[[ DATASET RECORDS, beginning ]]
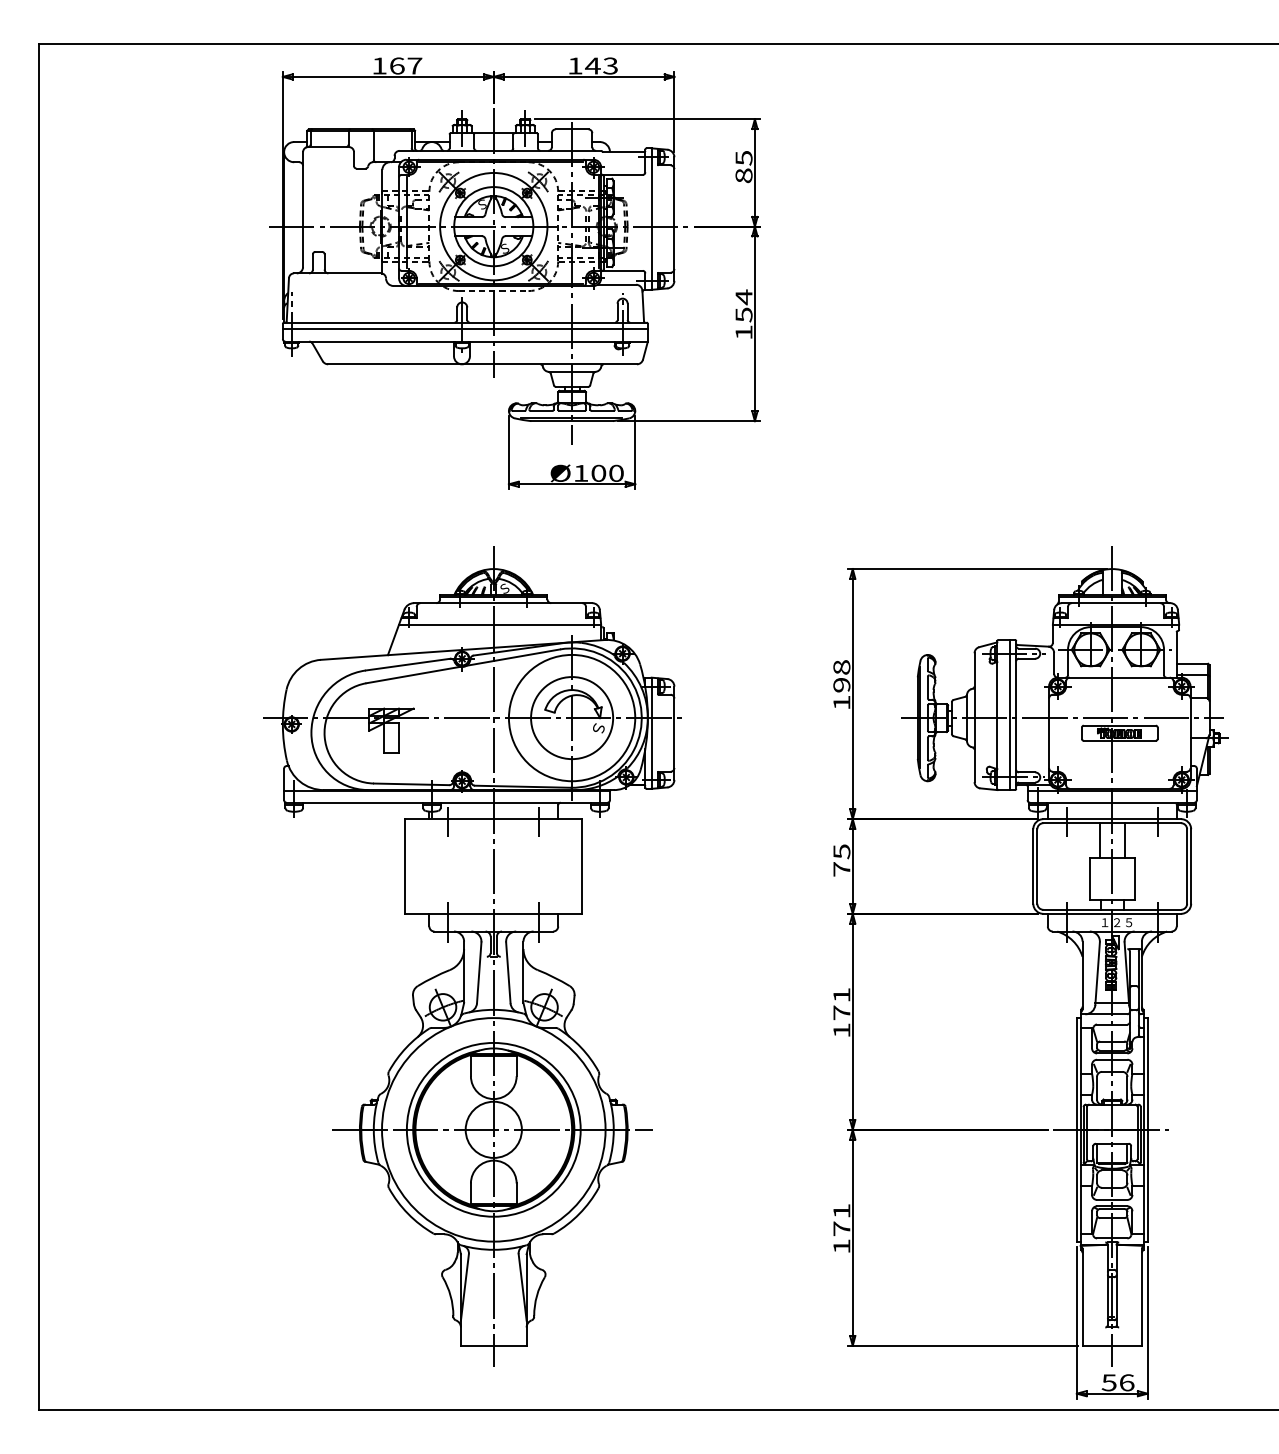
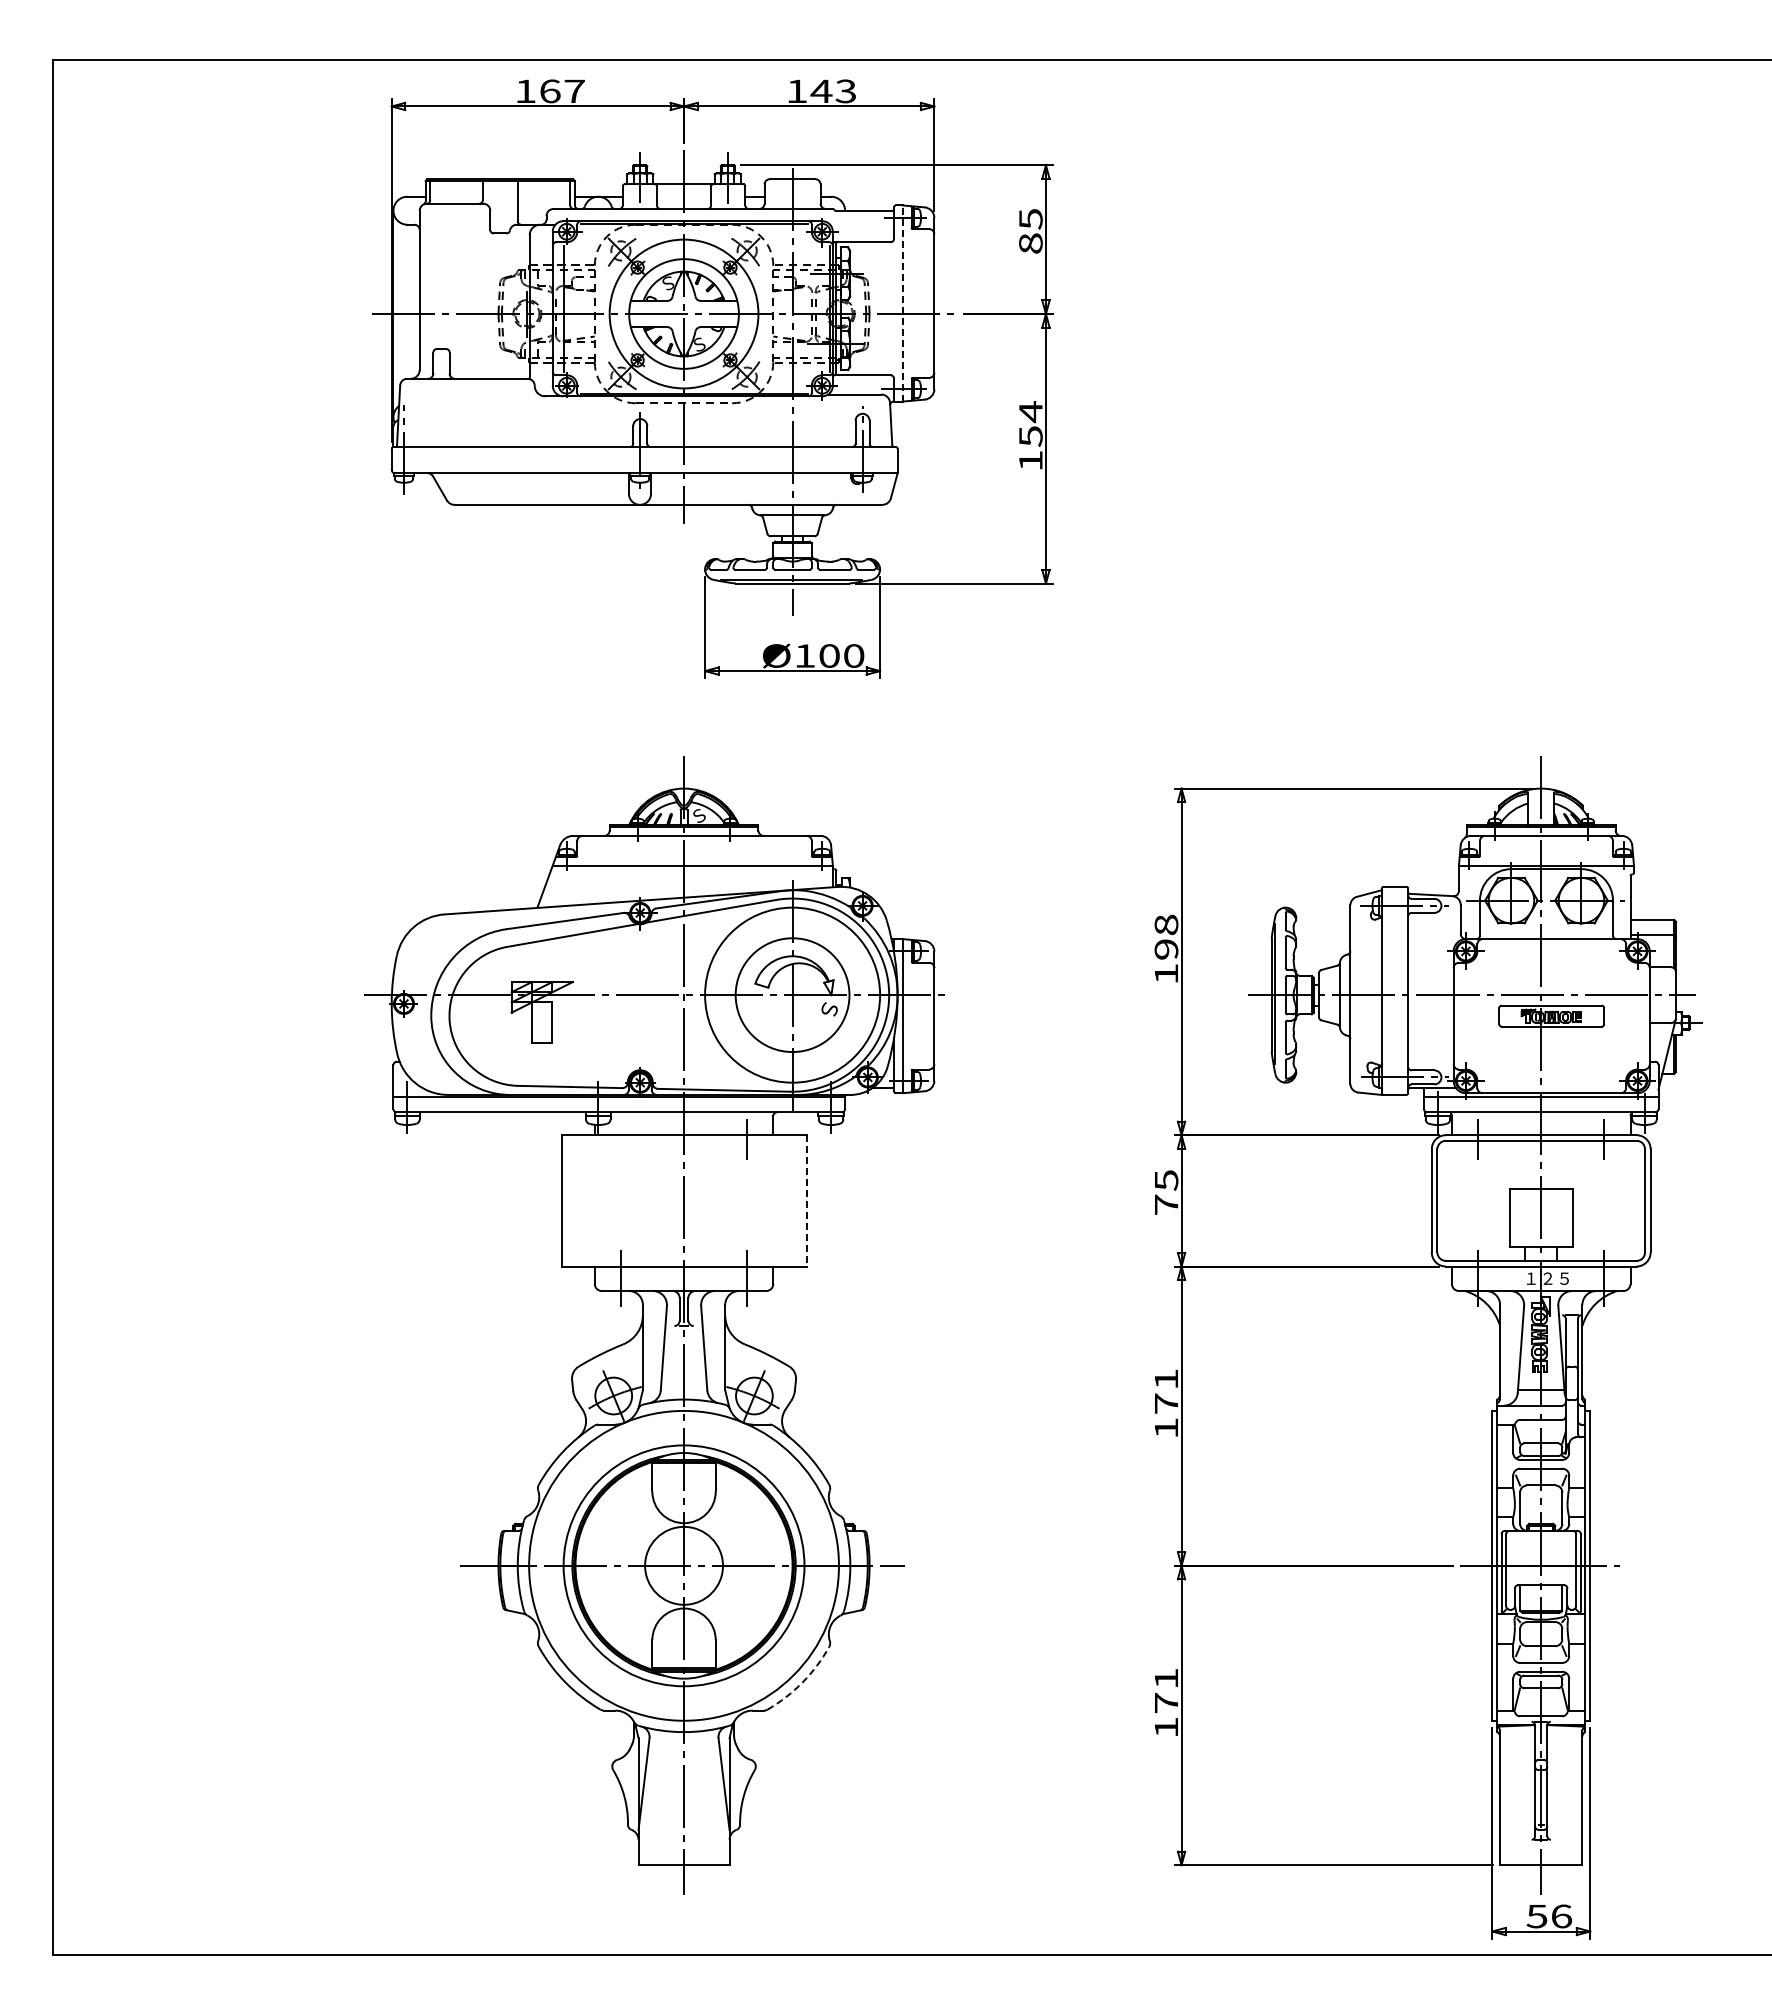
line: (651, 219) -> (902, 303), solid -> dashed
line: (465, 328) -> (644, 455), removed
line: (1009, 714) -> (1399, 990), removed
line: (447, 822) -> (620, 1139), removed
line: (1099, 840) -> (1523, 1164), removed
line: (1124, 840) -> (1558, 1164), removed
line: (582, 866) -> (806, 1200), solid -> dashed
arc: (579, 1214) -> (802, 1682), solid -> dashed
[[ DATASET RECORDS, end ]]
ASSIGNMENT – Reproduce the lines of the entries above exactly, but only from the line containing "line: (582, 866)" through the final line.

PROBLEM SOLUTION –
line: (582, 866) -> (806, 1200), solid -> dashed
arc: (579, 1214) -> (802, 1682), solid -> dashed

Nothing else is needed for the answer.